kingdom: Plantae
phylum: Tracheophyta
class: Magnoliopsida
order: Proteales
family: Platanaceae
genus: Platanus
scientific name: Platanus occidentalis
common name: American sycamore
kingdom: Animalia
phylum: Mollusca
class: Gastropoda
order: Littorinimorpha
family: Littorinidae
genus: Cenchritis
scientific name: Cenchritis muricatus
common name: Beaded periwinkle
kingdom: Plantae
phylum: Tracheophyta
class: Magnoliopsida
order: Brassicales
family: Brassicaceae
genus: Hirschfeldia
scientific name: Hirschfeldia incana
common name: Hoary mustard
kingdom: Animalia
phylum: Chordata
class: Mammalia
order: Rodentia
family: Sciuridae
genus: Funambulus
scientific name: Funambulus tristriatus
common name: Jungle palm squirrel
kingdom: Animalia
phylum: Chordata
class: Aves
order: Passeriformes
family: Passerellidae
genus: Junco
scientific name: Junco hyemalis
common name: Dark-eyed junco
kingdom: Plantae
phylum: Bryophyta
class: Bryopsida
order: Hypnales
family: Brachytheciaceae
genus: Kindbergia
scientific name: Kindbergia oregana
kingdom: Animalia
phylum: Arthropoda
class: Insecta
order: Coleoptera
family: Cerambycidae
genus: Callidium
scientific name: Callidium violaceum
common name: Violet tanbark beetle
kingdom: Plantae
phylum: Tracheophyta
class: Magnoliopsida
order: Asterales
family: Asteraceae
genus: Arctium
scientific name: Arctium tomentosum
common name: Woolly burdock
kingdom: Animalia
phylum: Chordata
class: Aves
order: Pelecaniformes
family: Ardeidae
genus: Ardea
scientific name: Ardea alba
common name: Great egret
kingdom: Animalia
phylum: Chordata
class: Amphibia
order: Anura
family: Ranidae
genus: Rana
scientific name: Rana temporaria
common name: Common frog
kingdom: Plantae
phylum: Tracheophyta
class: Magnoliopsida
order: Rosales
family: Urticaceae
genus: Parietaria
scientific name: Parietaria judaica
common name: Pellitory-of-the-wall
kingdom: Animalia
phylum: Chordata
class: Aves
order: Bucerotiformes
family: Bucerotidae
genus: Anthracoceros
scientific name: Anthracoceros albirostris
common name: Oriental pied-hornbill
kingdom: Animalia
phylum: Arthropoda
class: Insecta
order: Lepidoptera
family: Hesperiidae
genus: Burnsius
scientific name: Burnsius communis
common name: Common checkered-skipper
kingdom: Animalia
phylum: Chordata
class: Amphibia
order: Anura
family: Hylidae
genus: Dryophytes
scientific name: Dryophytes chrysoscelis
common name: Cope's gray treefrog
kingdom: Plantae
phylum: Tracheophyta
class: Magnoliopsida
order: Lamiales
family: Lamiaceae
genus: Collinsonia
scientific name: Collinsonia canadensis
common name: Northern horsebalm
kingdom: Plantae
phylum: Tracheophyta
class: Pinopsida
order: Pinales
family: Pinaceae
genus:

• _Directive_: Reproduce the listing above line for line, without changing any word, spelling, or punctuation.

• _Response for this exercise_:
kingdom: Plantae
phylum: Tracheophyta
class: Magnoliopsida
order: Proteales
family: Platanaceae
genus: Platanus
scientific name: Platanus occidentalis
common name: American sycamore
kingdom: Animalia
phylum: Mollusca
class: Gastropoda
order: Littorinimorpha
family: Littorinidae
genus: Cenchritis
scientific name: Cenchritis muricatus
common name: Beaded periwinkle
kingdom: Plantae
phylum: Tracheophyta
class: Magnoliopsida
order: Brassicales
family: Brassicaceae
genus: Hirschfeldia
scientific name: Hirschfeldia incana
common name: Hoary mustard
kingdom: Animalia
phylum: Chordata
class: Mammalia
order: Rodentia
family: Sciuridae
genus: Funambulus
scientific name: Funambulus tristriatus
common name: Jungle palm squirrel
kingdom: Animalia
phylum: Chordata
class: Aves
order: Passeriformes
family: Passerellidae
genus: Junco
scientific name: Junco hyemalis
common name: Dark-eyed junco
kingdom: Plantae
phylum: Bryophyta
class: Bryopsida
order: Hypnales
family: Brachytheciaceae
genus: Kindbergia
scientific name: Kindbergia oregana
kingdom: Animalia
phylum: Arthropoda
class: Insecta
order: Coleoptera
family: Cerambycidae
genus: Callidium
scientific name: Callidium violaceum
common name: Violet tanbark beetle
kingdom: Plantae
phylum: Tracheophyta
class: Magnoliopsida
order: Asterales
family: Asteraceae
genus: Arctium
scientific name: Arctium tomentosum
common name: Woolly burdock
kingdom: Animalia
phylum: Chordata
class: Aves
order: Pelecaniformes
family: Ardeidae
genus: Ardea
scientific name: Ardea alba
common name: Great egret
kingdom: Animalia
phylum: Chordata
class: Amphibia
order: Anura
family: Ranidae
genus: Rana
scientific name: Rana temporaria
common name: Common frog
kingdom: Plantae
phylum: Tracheophyta
class: Magnoliopsida
order: Rosales
family: Urticaceae
genus: Parietaria
scientific name: Parietaria judaica
common name: Pellitory-of-the-wall
kingdom: Animalia
phylum: Chordata
class: Aves
order: Bucerotiformes
family: Bucerotidae
genus: Anthracoceros
scientific name: Anthracoceros albirostris
common name: Oriental pied-hornbill
kingdom: Animalia
phylum: Arthropoda
class: Insecta
order: Lepidoptera
family: Hesperiidae
genus: Burnsius
scientific name: Burnsius communis
common name: Common checkered-skipper
kingdom: Animalia
phylum: Chordata
class: Amphibia
order: Anura
family: Hylidae
genus: Dryophytes
scientific name: Dryophytes chrysoscelis
common name: Cope's gray treefrog
kingdom: Plantae
phylum: Tracheophyta
class: Magnoliopsida
order: Lamiales
family: Lamiaceae
genus: Collinsonia
scientific name: Collinsonia canadensis
common name: Northern horsebalm
kingdom: Plantae
phylum: Tracheophyta
class: Pinopsida
order: Pinales
family: Pinaceae
genus:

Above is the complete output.